STATED TASK –
In the records below, swap "legible" for "readable" and reproduce everything else unchanged. Omit the pictures from your answer.

Source records
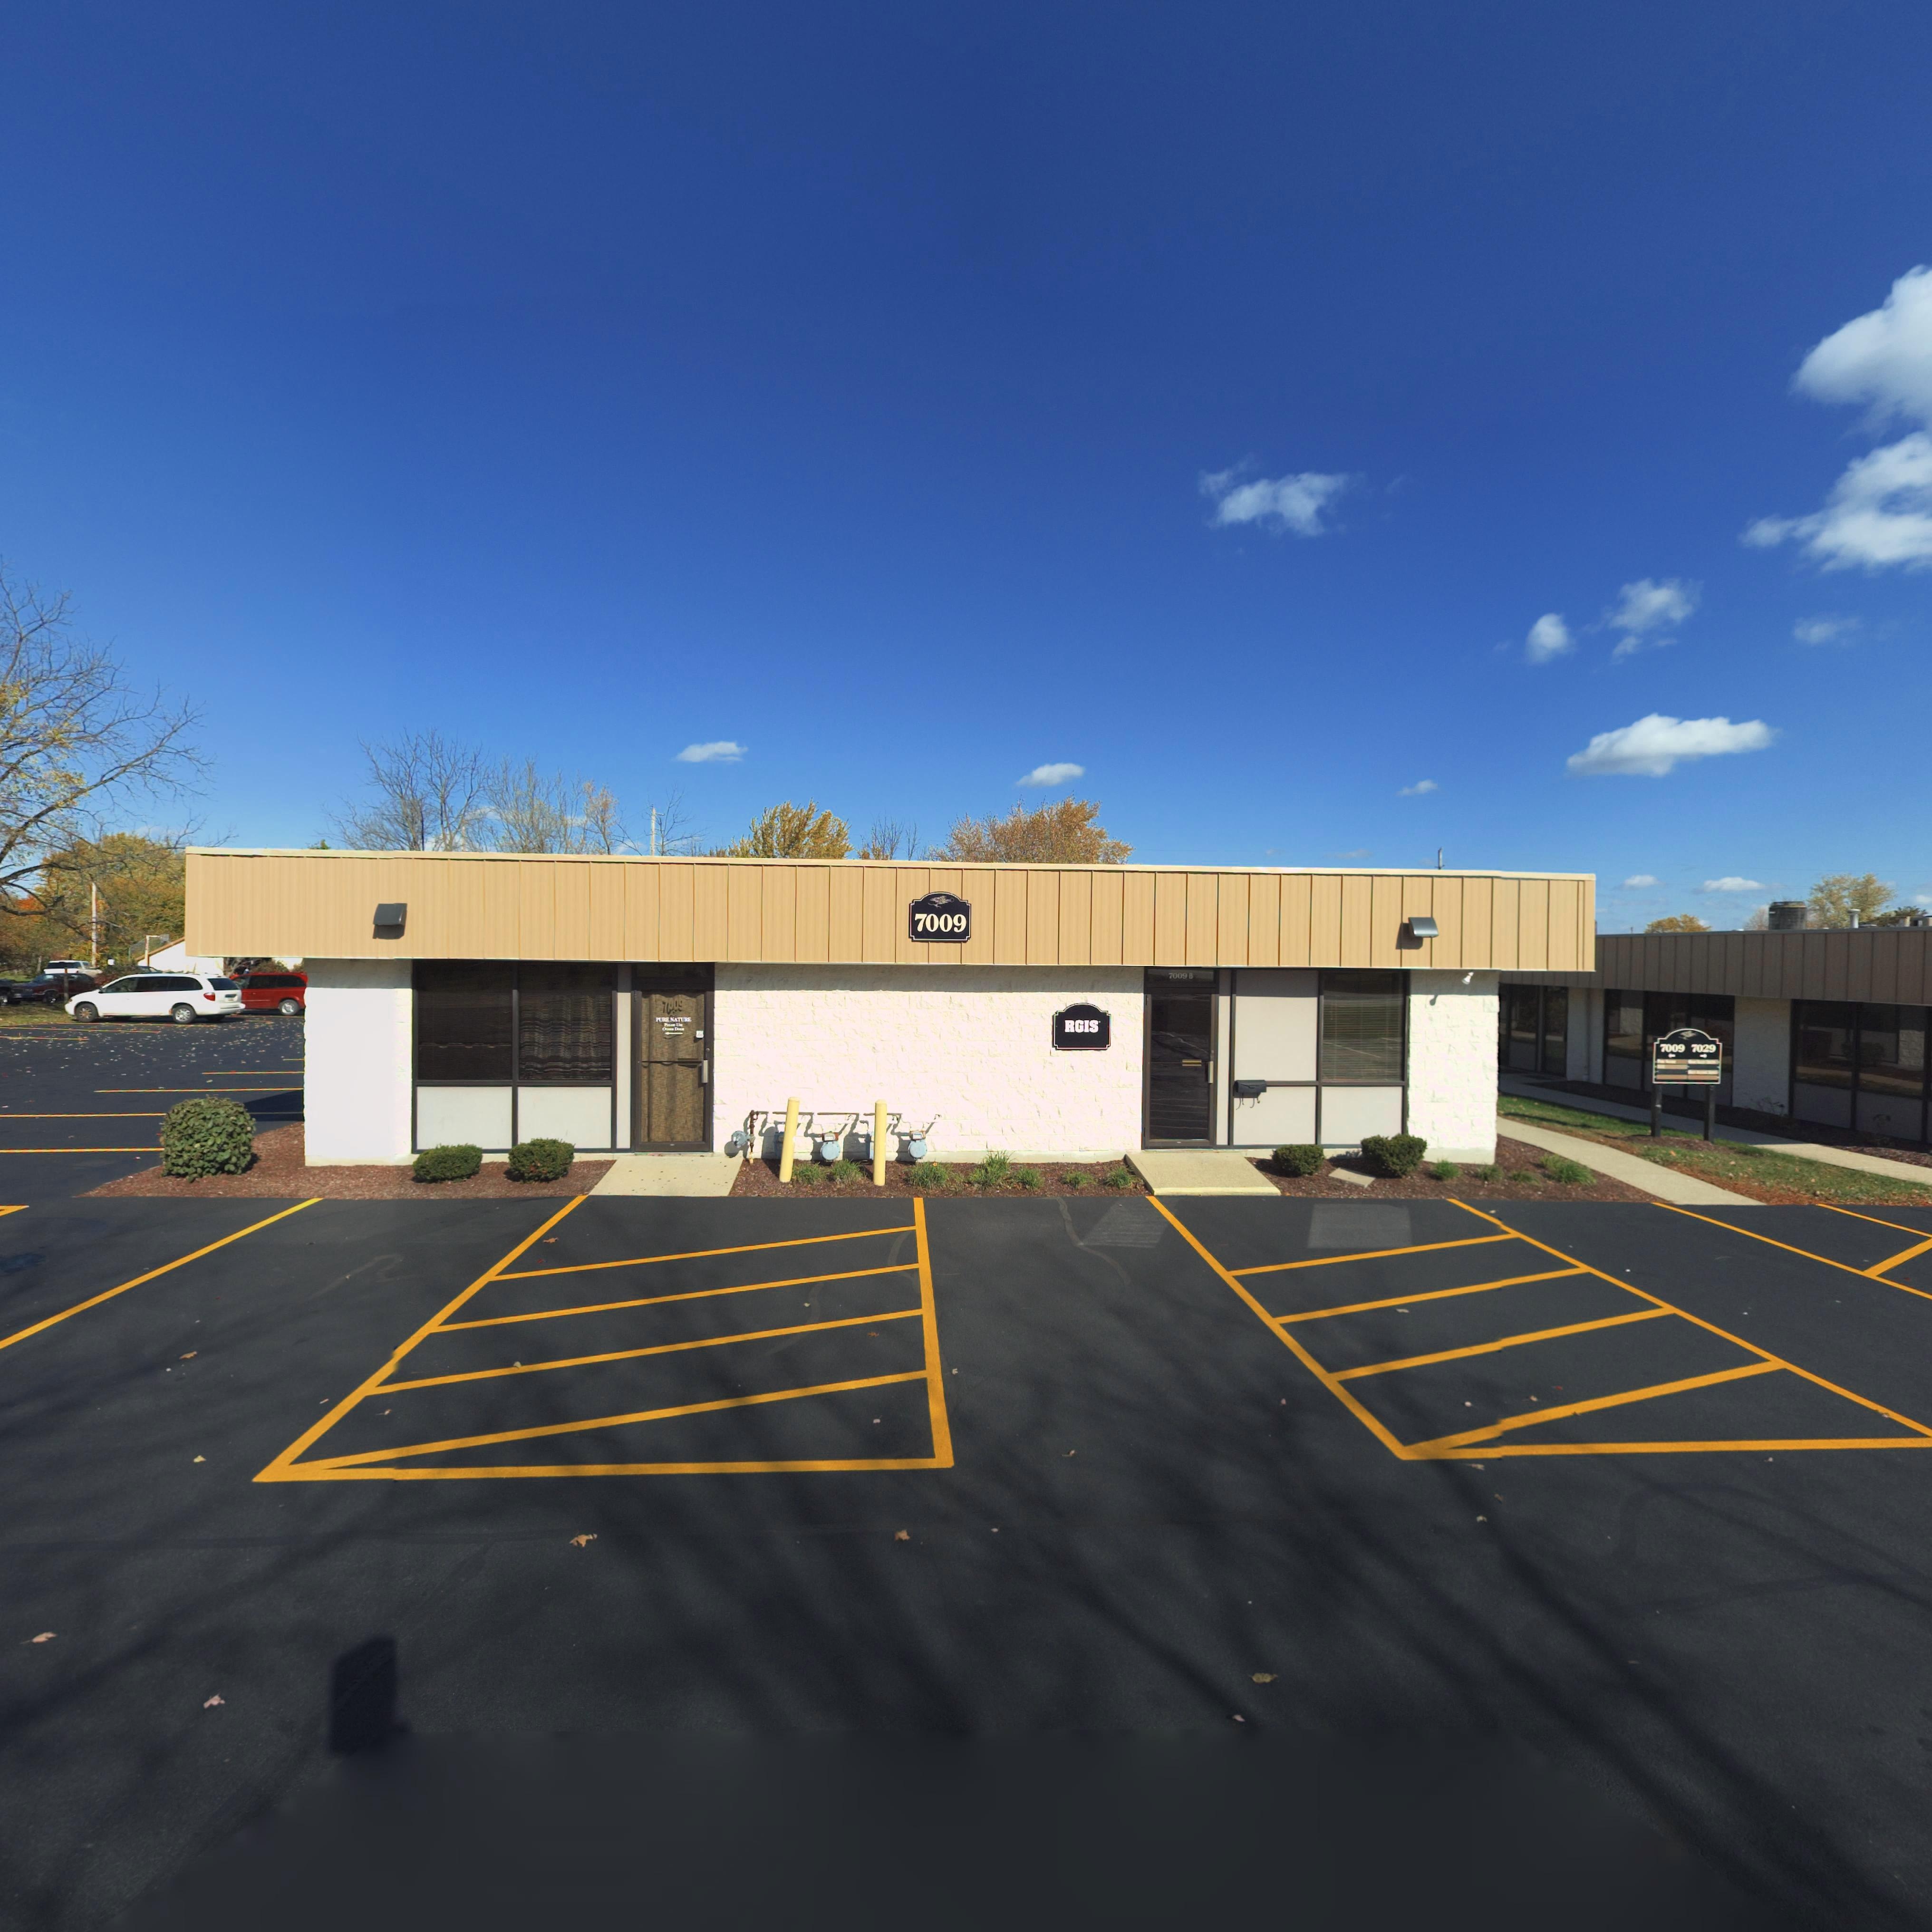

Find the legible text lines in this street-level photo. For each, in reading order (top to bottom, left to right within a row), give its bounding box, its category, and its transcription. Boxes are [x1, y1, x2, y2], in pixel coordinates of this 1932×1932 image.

[913, 911, 969, 934] StreetNumber: 7009
[1167, 971, 1195, 981] StreetNumber: 7009 B
[660, 996, 685, 1015] StreetNumber: 7009
[1659, 1042, 1687, 1054] StreetNumber: 7009
[1689, 1043, 1719, 1054] StreetNumber: 7029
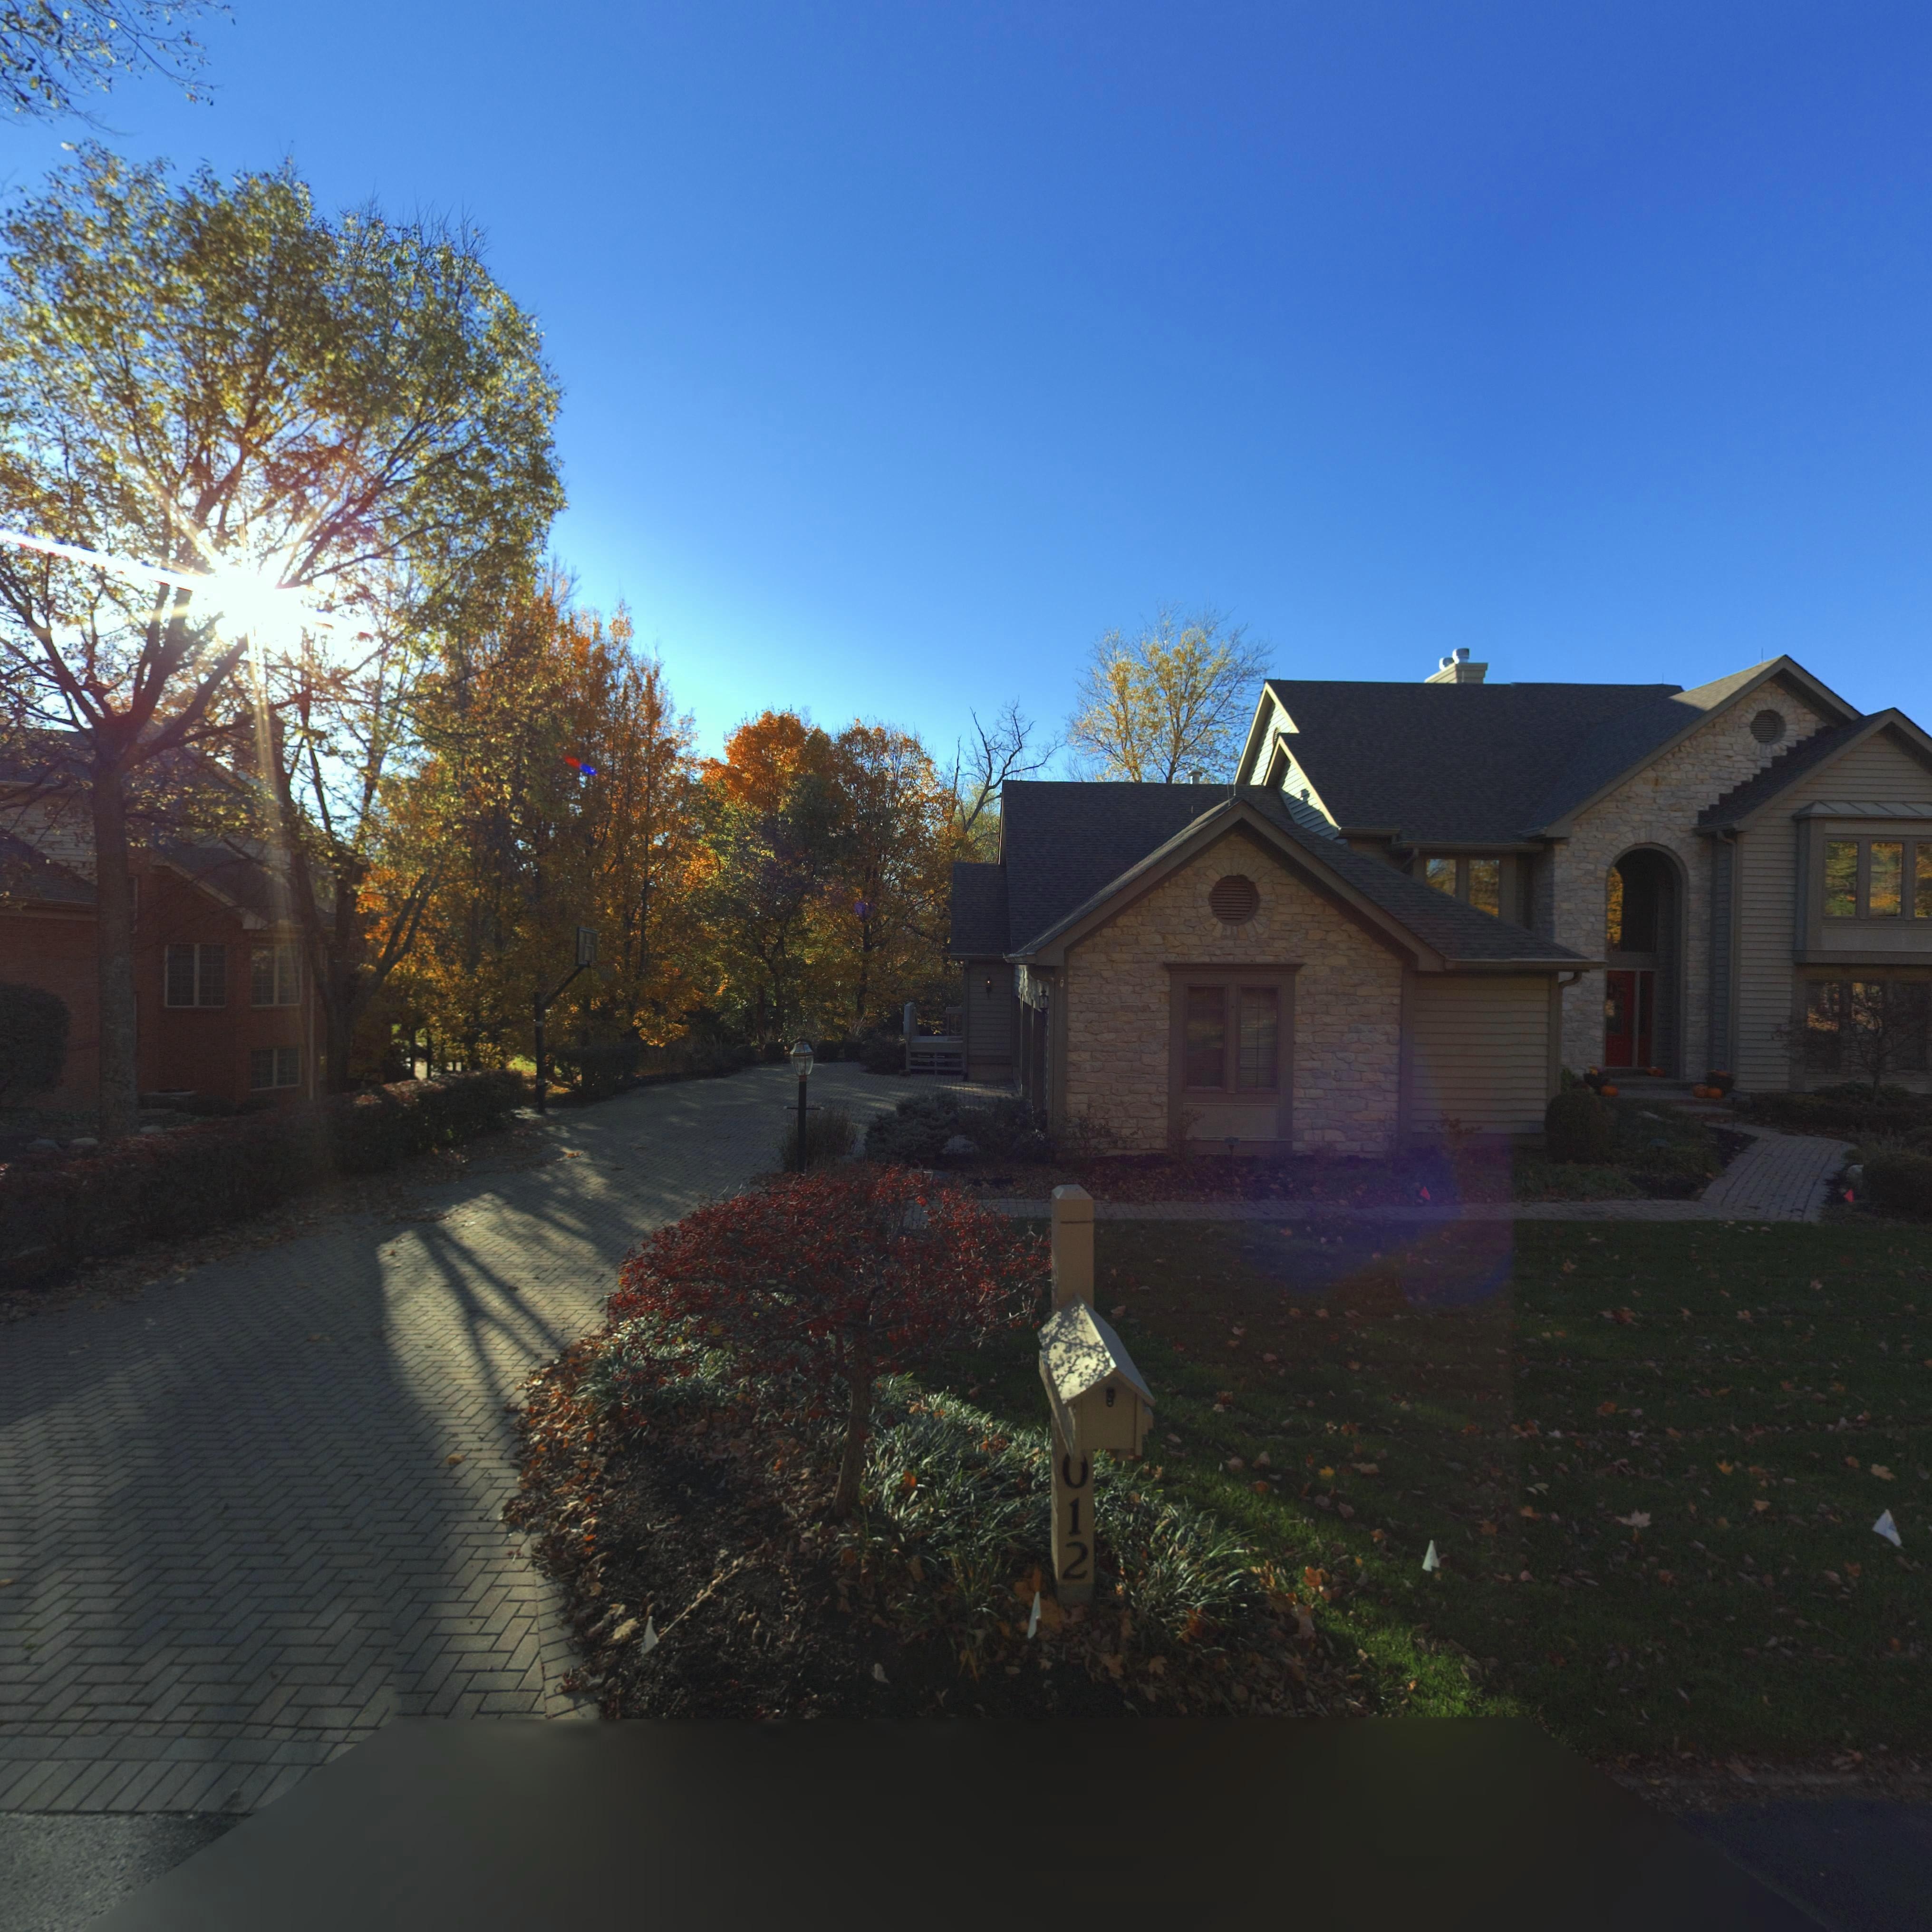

ANSWER TO THE PROBLEM –
Find the readable text lines in this street-level photo. For each, in reading order (top to bottom, left to right within a row), give its bounding box, its category, and its transcription. Boxes are [x1, y1, x2, y2], in pixel coordinates of this 1932×1932 image.

[913, 911, 969, 934] StreetNumber: 7009
[1167, 971, 1195, 981] StreetNumber: 7009 B
[660, 996, 685, 1015] StreetNumber: 7009
[1659, 1042, 1687, 1054] StreetNumber: 7009
[1689, 1043, 1719, 1054] StreetNumber: 7029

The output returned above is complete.